Der Jura feiert am Sonntag 50 Jahre Unabhängigkeit. Wie der Kanton tickt, sagt Elisabeth Baume-Schneider – die erste Bundesrätin aus dem jungen Kanton.

22. Juni 2024 | Tages-Anzeiger
Interview: Philippe Reichen, Philipp Loser

Der Jura ist nicht zu übersehen, auch hier nicht, mitten in Bundesbern. Das repräsentative Sitzungszimmer im Eidgenössischen Departement des Inneren (unter den Vorgängern eine eher dunkle Angelegenheit) wurde vom jurassischen Künstler Augustin Rebetez neu gestaltet. Holzschnitte, Mobiles – fröhlich, farbig, verspielt. Elisabeth Baume-Schneider, die erste jurassische Bundesrätin in der Geschichte des Bundesstaats, hat Rebetez freie Hand gelassen. Ihr gefällt, dass das Zimmer etwas speziell aussieht, nicht nullachtfünfzehn. «Das ist der jurassische Esprit», sagt Baume-Schneider – und redet dann entspannt über sich, ihre Familie und die Jurafrage, die seit exakt 50 Jahren geklärt ist (mehr oder weniger).

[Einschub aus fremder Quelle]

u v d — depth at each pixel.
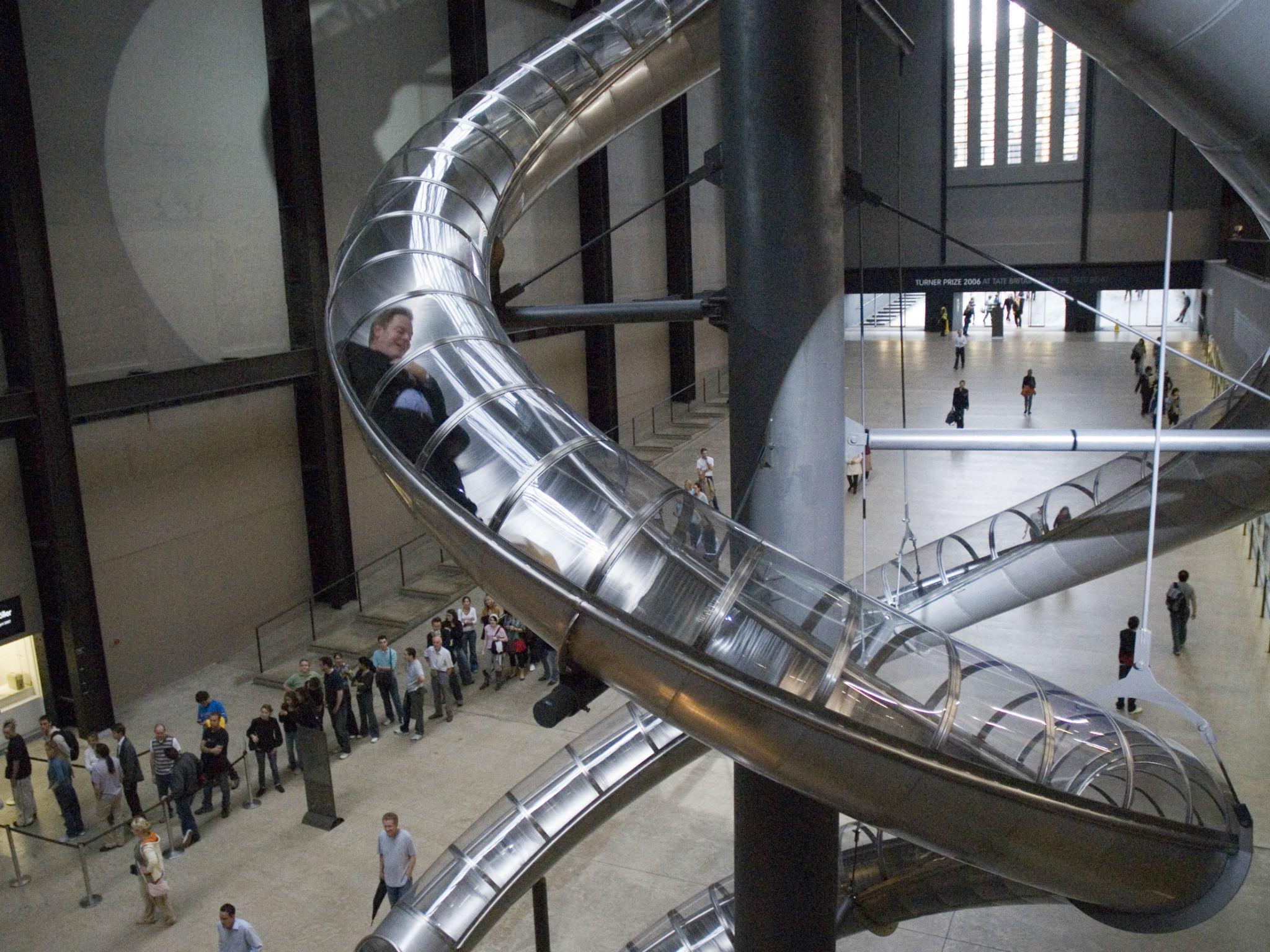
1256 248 30.02
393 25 23.09
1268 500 10.20
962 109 39.88
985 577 12.55
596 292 30.98
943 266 40.97
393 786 15.16
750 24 7.39
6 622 16.14
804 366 7.71
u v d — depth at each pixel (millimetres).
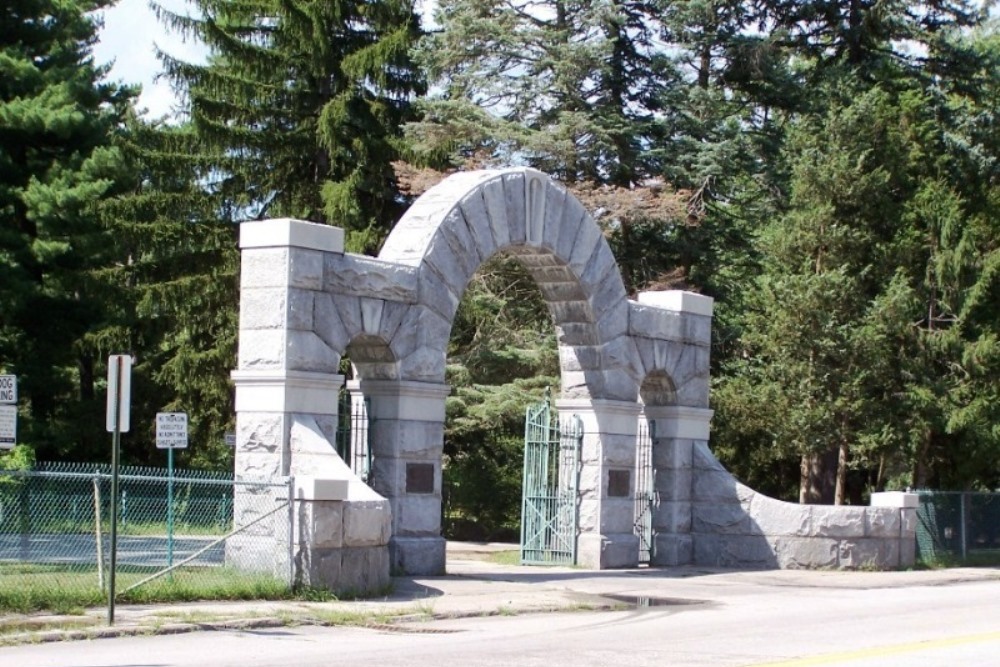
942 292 35312
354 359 21516
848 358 34781
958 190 37781
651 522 27094
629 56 40625
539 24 40750
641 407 27406
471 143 38812
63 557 20031
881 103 36844
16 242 29203
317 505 17547
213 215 40062
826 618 17656
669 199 37562
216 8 39688
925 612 18672
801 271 36125
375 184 39906
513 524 43000
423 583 20266
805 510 26672
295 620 15523
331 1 39094
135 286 39969
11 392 17141
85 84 31859
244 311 19734
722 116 41656
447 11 40062
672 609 18828
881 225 36656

Frau Bundesrätin, dieses Wochenende feiert der Jura sich selbst. Am 23. Juni 1974, vor 50 Jahren, votierten die Jurassierinnen und Jurassier für die Gründung eines eigenen Kantons. Wie erlebten Sie den wichtigsten Tag in der Kantonsgeschichte?

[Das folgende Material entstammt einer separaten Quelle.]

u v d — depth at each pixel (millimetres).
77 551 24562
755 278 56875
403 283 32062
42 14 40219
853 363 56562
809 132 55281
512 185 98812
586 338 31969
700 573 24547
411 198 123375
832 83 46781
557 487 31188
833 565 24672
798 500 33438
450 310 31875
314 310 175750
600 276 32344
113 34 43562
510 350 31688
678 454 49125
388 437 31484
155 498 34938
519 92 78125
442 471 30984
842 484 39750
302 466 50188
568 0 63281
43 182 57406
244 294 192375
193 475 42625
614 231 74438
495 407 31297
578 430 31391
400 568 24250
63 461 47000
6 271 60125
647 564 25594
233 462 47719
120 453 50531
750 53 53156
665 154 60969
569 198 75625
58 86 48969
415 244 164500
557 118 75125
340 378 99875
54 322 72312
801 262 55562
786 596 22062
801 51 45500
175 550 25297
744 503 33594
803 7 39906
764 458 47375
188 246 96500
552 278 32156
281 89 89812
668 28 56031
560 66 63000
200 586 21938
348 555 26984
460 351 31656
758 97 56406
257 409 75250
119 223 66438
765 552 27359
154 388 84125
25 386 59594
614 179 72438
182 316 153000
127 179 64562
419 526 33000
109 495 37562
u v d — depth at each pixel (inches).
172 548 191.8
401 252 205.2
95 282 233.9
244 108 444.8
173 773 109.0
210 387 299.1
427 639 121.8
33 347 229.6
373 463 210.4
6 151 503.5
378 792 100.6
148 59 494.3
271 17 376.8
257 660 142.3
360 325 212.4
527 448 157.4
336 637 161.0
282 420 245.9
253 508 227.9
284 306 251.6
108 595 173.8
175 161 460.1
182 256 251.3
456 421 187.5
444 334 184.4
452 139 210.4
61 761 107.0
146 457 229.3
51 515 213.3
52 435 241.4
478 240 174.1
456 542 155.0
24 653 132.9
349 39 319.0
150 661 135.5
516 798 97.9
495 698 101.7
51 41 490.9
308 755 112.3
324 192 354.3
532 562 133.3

Alors, ich war neun Jahre jung. Der Tag der Abstimmung war einzigartig. Schon der Abstimmungskampf war voller Emotionen. Auf jedem Auto klebte ein Ja- oder ein Nein-Sticker. Auf den Klebern der Befürworter stand: «Im Jura redet man Französisch.» An den 23. Juni selbst habe ich keine sehr präzisen Erinnerungen mehr, aber an den Tag danach. Ich ging zu einer Freundin zum Mittagessen. Ihre Familie war für die Autonomie, meine nicht. Es gab Weisswein, um die Kantonsgründung zu feiern. Auch für uns Kinder.

Sie haben mitgetrunken?

Ja! Aber nicht viel. Aus einem Gläschen mit dem Jura-Wappen, wie ich es noch heute habe.

Warum feiert der Jura eigentlich den 23. Juni 1974 als Tag der Kantonsgründung, staatsrechtlich existiert er doch erst seit dem 1. Januar 1979?

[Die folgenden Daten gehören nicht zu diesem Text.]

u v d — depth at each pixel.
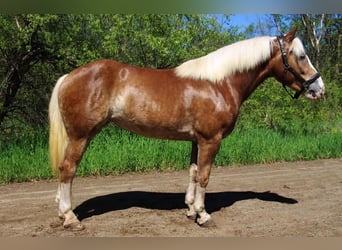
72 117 3.61
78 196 5.09
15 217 4.14
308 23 16.19
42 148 7.01
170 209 4.53
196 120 3.74
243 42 3.97
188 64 3.86
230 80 3.87
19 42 7.59
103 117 3.68
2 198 4.97
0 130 8.33
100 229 3.78
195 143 4.11
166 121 3.73
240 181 6.26
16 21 7.80
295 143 8.85
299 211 4.54
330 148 8.98
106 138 7.69
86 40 8.23
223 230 3.83
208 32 10.27
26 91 8.95
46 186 5.70
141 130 3.85
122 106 3.71
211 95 3.73
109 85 3.67
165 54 8.48
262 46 3.97
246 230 3.84
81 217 4.16
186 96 3.72
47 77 9.02
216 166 7.64
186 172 6.90
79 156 3.68
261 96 10.57
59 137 3.69
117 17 8.13
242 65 3.88
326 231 3.85
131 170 6.86
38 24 7.52
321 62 16.33
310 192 5.54
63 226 3.76
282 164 7.98
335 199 5.15
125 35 8.39
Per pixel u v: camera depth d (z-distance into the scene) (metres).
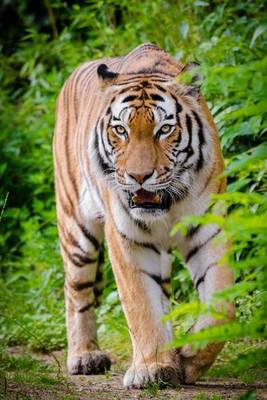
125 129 9.31
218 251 9.15
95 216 10.85
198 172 9.32
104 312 12.85
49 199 15.77
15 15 21.64
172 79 9.55
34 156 16.83
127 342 11.94
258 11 13.59
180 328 11.39
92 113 10.53
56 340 12.52
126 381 9.13
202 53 12.83
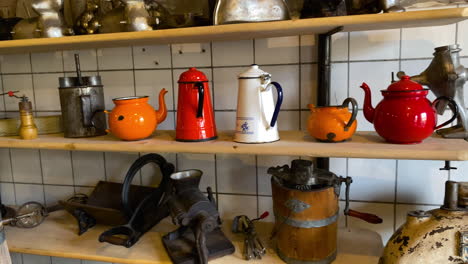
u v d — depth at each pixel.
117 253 1.00
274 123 0.87
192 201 0.91
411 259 0.79
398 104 0.78
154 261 0.95
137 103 0.95
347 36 1.02
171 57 1.16
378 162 1.07
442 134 0.88
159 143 0.92
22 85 1.30
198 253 0.90
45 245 1.06
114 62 1.21
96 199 1.21
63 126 1.07
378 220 0.91
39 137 1.07
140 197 1.19
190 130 0.92
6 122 1.11
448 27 0.96
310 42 1.05
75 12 1.13
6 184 1.41
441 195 1.05
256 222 1.17
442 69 0.82
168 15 0.96
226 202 1.21
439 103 0.86
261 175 1.17
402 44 1.00
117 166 1.29
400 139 0.79
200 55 1.14
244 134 0.88
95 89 1.05
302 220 0.85
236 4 0.82
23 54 1.28
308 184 0.86
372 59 1.02
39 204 1.23
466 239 0.77
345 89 1.05
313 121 0.87
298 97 1.09
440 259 0.78
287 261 0.90
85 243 1.07
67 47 1.12
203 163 1.21
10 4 1.22
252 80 0.87
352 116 0.82
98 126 1.06
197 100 0.91
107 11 1.02
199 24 0.96
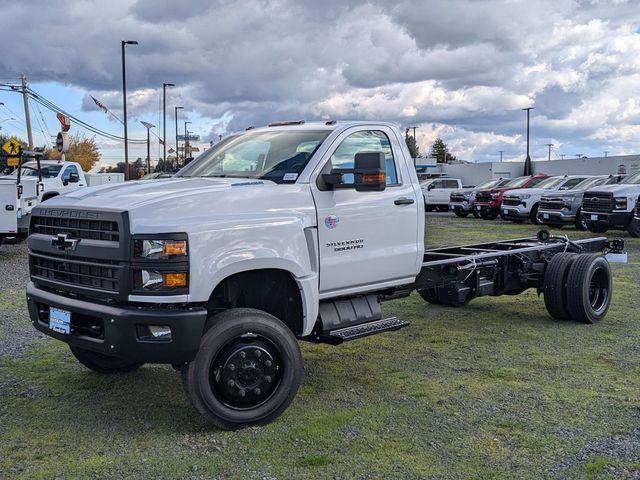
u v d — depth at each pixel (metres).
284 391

Das war der Tag, an dem die Bevölkerung für die Unabhängigkeit votierte, wenn man das so sagen kann. Der 23. Juni 1974 war der Tag der Emotionen. Am 1. Januar 1979 trat die Kantonsverfassung in Kraft. Ein eher institutioneller Akt.

Ihre Grosseltern waren Landwirte aus dem Berner Jura. Bei Ihnen zu Hause wurde Berndeutsch gesprochen. Wie wurde die Jurafrage diskutiert?

Meine Eltern waren schon etwas besorgt. Wir hatten Berner Wurzeln, waren Protestanten. Wir gehörten also einer Minderheit an. Meine Eltern waren gegen die Kantonsgründung, aber nicht militant. Und sie waren immer bestrebt, uns zu integrieren.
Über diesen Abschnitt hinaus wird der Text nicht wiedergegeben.